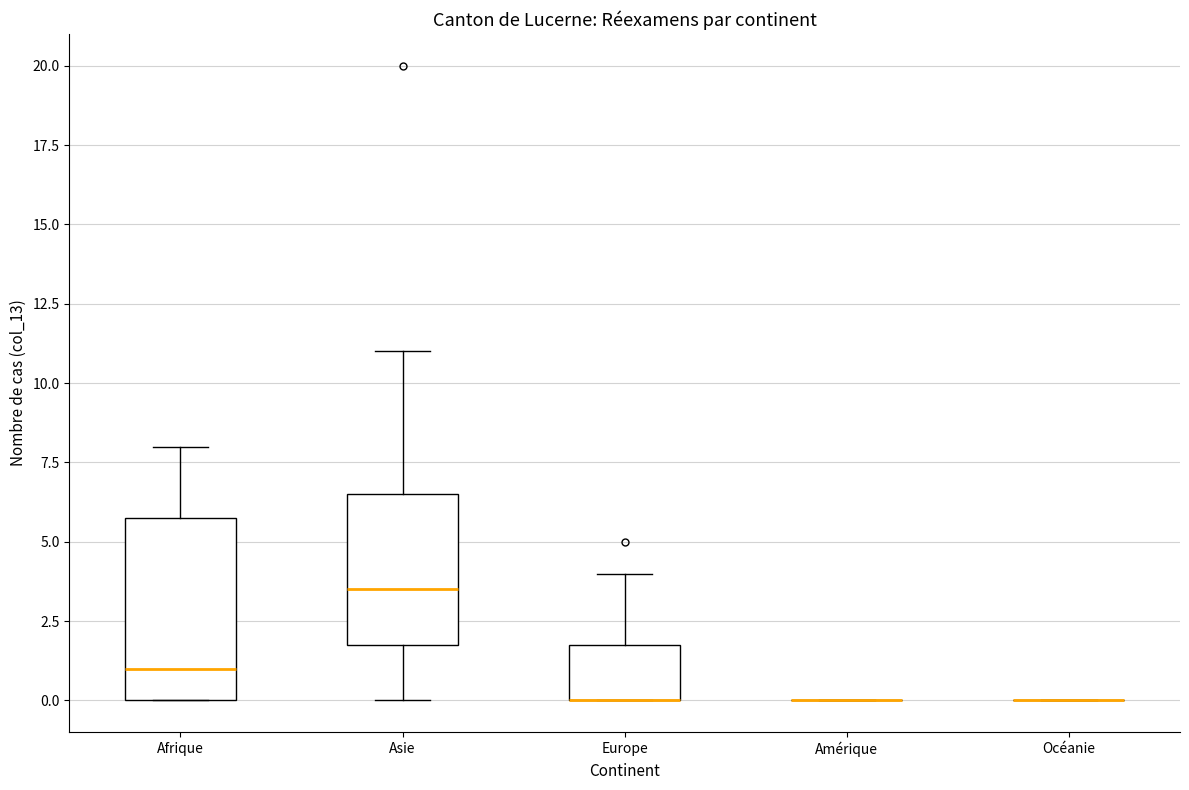

Which box is the tallest, from its lower edge to its upper edge?

Afrique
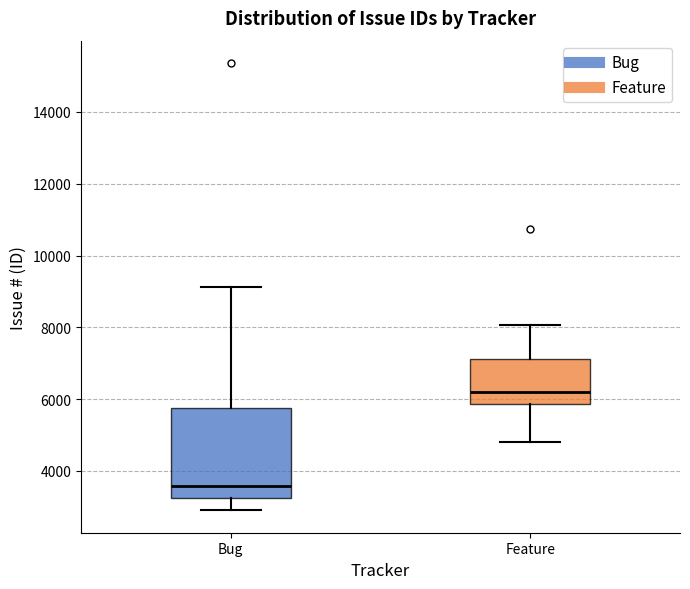

Reading left to right, read every box against the y-axis: the position of its median line, the range the box covers, and the ends of its whiskers. The values are not printed on the chart, so give them approximately, as read against the axis.

Bug: median 3600, box 3200 to 5800, whiskers 3000 to 9200
Feature: median 6200, box 5800 to 7200, whiskers 4800 to 8000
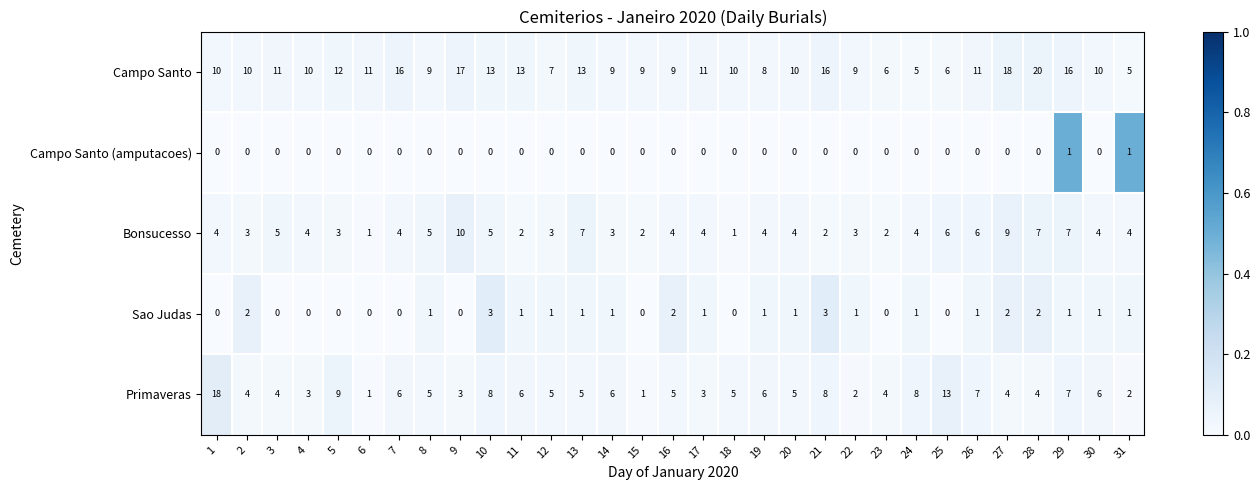

What is the difference between the second highest and minimum values in the Primaveras series?

12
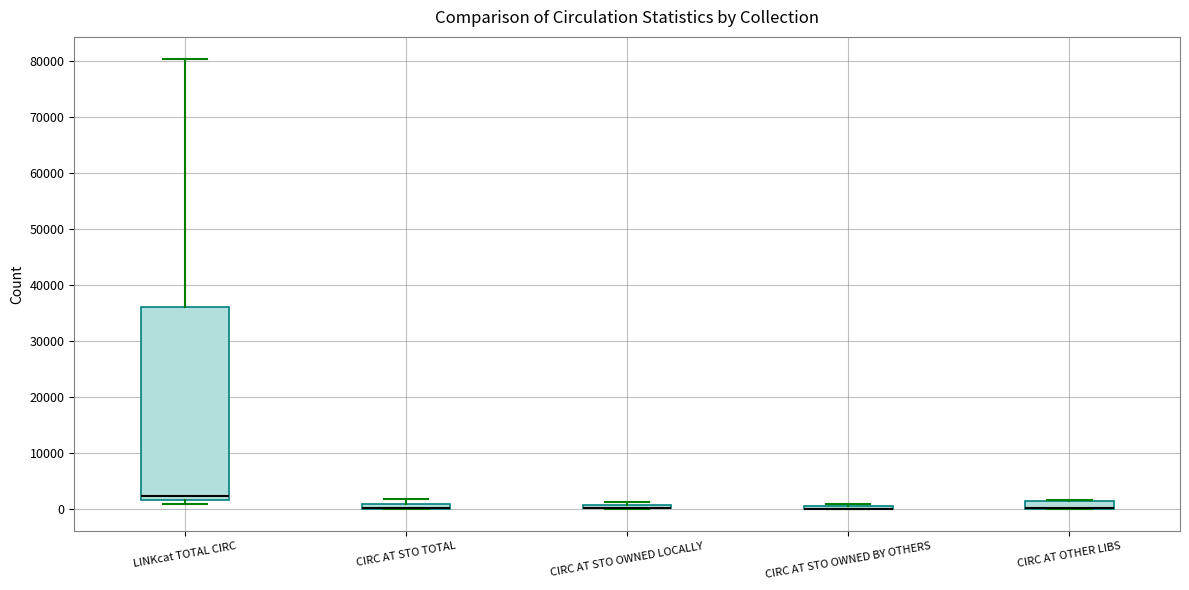

Which box is the tallest, from its lower edge to its upper edge?

LINKcat TOTAL CIRC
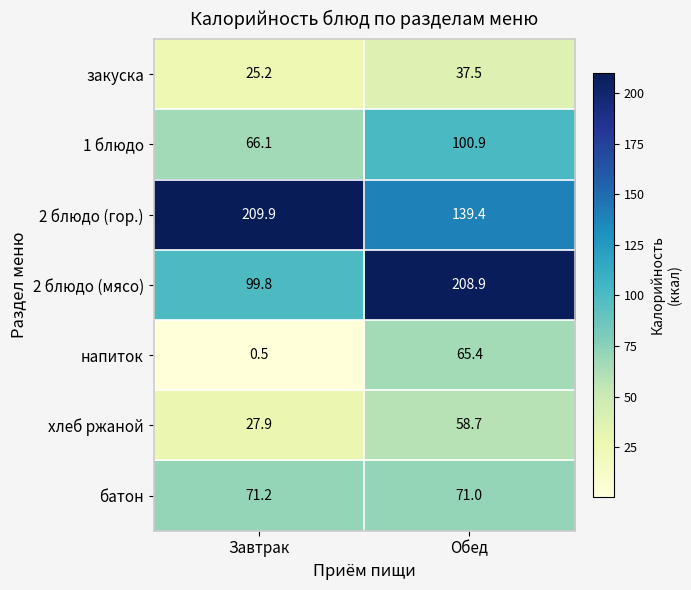

The value of батон at Обед is 71.0. True or false?

True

═══

WRITTEN TASK:
Rewrite every row above with "tallest" changed to "largest" and nothing else altered. Leave the pictures out.

EXERCISE SOLUTION:
Which box is the largest, from its lower edge to its upper edge?

Afrique

Reading left to right, read every box against the y-axis: the position of its median line, the range the box covers, and the ends of its whiskers. The values are not printed on the chart, so give them approximately, as read against the axis.

Bug: median 3600, box 3200 to 5800, whiskers 3000 to 9200
Feature: median 6200, box 5800 to 7200, whiskers 4800 to 8000

What is the difference between the second highest and minimum values in the Primaveras series?

12

Which box is the largest, from its lower edge to its upper edge?

LINKcat TOTAL CIRC

The value of батон at Обед is 71.0. True or false?

True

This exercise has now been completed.